Merced College; Don Power

 

Lecture Notes:  Triola, Chapter 1:  Introduction to statistics

 

1.2 Statistical Thinking

 

Know these definitions:

 

population

parameter    Data relating to an entire population are called parameters

sample

statistic        Data from samples are called statistics

 

            Census vs sample

 

            discrete data                Can you count it?  How many students....
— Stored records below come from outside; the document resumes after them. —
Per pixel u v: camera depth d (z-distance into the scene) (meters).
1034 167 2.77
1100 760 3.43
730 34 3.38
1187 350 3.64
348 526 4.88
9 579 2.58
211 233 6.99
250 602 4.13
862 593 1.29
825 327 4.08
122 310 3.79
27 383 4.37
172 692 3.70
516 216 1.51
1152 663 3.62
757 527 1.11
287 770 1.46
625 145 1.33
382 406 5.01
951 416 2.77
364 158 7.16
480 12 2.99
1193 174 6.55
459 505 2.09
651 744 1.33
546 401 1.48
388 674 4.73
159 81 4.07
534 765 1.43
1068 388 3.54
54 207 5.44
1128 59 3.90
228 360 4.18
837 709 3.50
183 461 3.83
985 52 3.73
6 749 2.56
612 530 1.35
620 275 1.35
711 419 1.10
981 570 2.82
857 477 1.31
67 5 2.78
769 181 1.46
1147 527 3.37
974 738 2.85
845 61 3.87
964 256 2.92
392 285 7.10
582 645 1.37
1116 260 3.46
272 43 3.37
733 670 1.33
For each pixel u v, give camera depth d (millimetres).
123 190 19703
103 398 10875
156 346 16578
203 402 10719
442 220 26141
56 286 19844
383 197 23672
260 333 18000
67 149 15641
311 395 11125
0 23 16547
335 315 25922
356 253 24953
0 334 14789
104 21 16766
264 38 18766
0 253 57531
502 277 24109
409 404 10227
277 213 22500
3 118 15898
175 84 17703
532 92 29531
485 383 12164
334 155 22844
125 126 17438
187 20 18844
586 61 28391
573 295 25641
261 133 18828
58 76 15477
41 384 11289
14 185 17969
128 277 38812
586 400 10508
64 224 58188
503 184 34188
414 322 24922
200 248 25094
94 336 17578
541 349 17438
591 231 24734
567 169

            continuous data           Can you get fractional measurements?  Average speeds of ..

 

            voluntary response sample – Why would such samples cause studies to go wrong?

 

1.3 Types of Data

 

The point:  Don't use methods/computations that are inappropriate for your type of data.

 

Know the four types of data:             First 2:  Qualitative,    Last 2: Quantitative

 

            Nominal - Based on names                

                        e.g. male, female

                        or,  far west, midwest, southern, mid-atlantic, northeast

 

            Ordinal - Some order is possible, even if it can't be quantified

                       

                        e.g. large, medium, small

                        or, child, adult, senior

 

            Interval - Numerical scales (like temperatures); ratios are not valid

                        e.g.  songs from the 50's, 60's, 70's, 80's, ...

 

            Ratio - Numerical ratios can be formed and are valid

(Test:  if you double one number, are you also doubling the quantity you are measuring? Is 60 degrees twice as warm as 30 degrees?  Is 60 pounds twice as heavy as 30 pounds?)

 

Question:  What type is appropriate for the numbers on football jerseys? (The bigger the player, the bigger the number?)

 

 

1.4  Critical Thinking

 

Per text, main sources of errors in statistical work:

            Dishonesty (on the part of the researcher or the people providing the data)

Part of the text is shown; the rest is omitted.